Stosując konwersję odwrotną dla liczby N=(a*p+b)*p+c, gdy p^2<N<(p+1)^2, a=1, b jest zerem lub jedynką, normalnie przenosiłem nadmiar z c do b.
Można tego zaniechać. Wtedy współczynniki dla kolejnych iteracji p-k są funkcjami rosnącymi, a właściwie szeregami
c[0] = N-(p+b)*p;
c[k+1] = b[k]+1 + c[k];
b[0] = 0 | 1; (zależy od liczby N)
b[k+1] = 2*k+b[0];

Dosyć szybko c[k]>p-k. Z dzielnikiem mamy do czynienia wtedy, gdy p-k dzieli c[k]. Wyrazy ciągu c[k] można łatwo wyznaczyć, interesują nas tylko te, kiedy c[k] ma resztę bliską p-k. 
Najciekawszy efekt jest wtedy, gdy zapisujemy c[k] w systemie o podstawie p-k.
Mamy wtedy przekształcenia kroku iteracji k:
dec p;
konwersja c[k] na system o podstawie 1 mniejszą;
c[k] + b[k]_p; (b[k]_p oznacza liczbę b[k] w systemie o podstawie p)
sprawdzenie, czy cyfra jedności c[k] jest zerem.

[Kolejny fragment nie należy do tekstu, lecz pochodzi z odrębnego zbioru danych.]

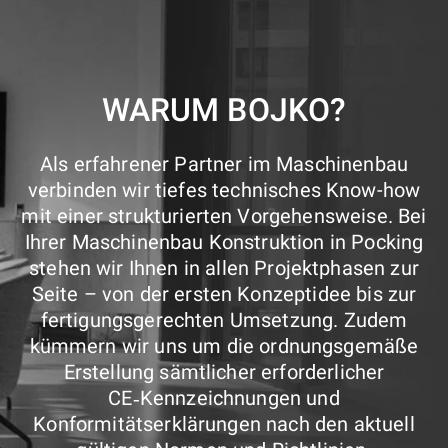
WARUM BOJKO?
Als erfahrener Partner im Maschinenbau
verbinden wir tiefes technisches Know-how
mit einer strukturierten Vorgehensweise. Bei
Ihrer Maschinenbau Konstruktion in Pocking
stehen wir Ihnen in allen Projektphasen zur
Seite – von der ersten Konzeptidee bis zur
fertigungsgerechten Umsetzung. Zudem
kümmern wir uns um die ordnungsgemäße
Erstellung sämtlicher erforderlicher
CE‑Kennzeichnungen und
Konformitätserklärungen nach den aktuell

Korzystając z monotoniczności c[k] można wyznaczyć sumę ciągu (b[i]+1)  tak, by wyznaczyć kolejną wartość przy występującym skoku cyfry jedności c[k], oraz wyznaczyć c[k], p. 

W pewnym momencie c[k] zaczyna być liczbą trzycyfrową. Wtedy lepiej zmienić algorytm. Gdyż kontynuacja spowoduje, że c[k] będzie się rozrastać do wielkości rzędu liczby N.

Przykładowo dla N=8934053 mamy jak niżej. Zapis [1,2]_7 oznacza liczbę zapisaną siódemkowo 1*7+2
b[0] = 1, c[0] = 2921, p = 2988
b[7] = 15, c[7] = 2977; p = 2981
b[8] = 17, c[8] = 2993 = [1,13]_2980; p = 2980
b[9] = 19, c[9] = 3011 = [1,32]_2979; p = 2979
następne można pominąć aż do b[53], gdyż jest skok cyfry jedności c[k]_p
b[54] = 109; c[54] = 5891 = [2,23]_2934; p = 2934
b[1901] = 3803; c[1901] = 3618623 = [3,68,0]_1087; p=1087  dzielnik
b[2981] = 5963; c[2981] = 8892263; p=7

05 stycznia 2016

Podnoszenie do kwadratu lub mnożenie

Podobny sposób, który był użyty do znajdowania pierwiastka kwadratowego w ostatnim poście, może też być użyty do podnoszenia liczby do kwadratu.
Są jednak pewne komplikacje - albo pracuje się na dużych liczbach, albo odcina się reszty, które są wyznaczonymi już cyframi wyniku.

Podczas badania odcinania reszt, wpadłem na pewną metodę. Każdy z czynników mnożenia zawiera 'schemat' dojścia konwersjami do potęgi 10, drugi czynnik podążając za tym schematem modyfikuje się w bardzo specyficzny sposób. Kiedy pierwszy stanie się już potęgą 10, drugi staje się wartością iloczynu.
Najciekawsze jest to, że krotność konwersji jest nie większa niż podwojona liczność cyfr liczby, z której pobieramy schemat. 
Rozpracowałem już mnożenie, ale zanim je opublikuję, chcę je skonsultować z naukowcami. Powód jest prosty, szacując złożoność, uzyskuję że jest ona logarytmiczna. Zaś mnożenie nie powinno być mniej pracochłonne niż dodawanie czy odejmowanie. Tym bardziej, że przy mnożeniu korzystam z kilku dzieleń.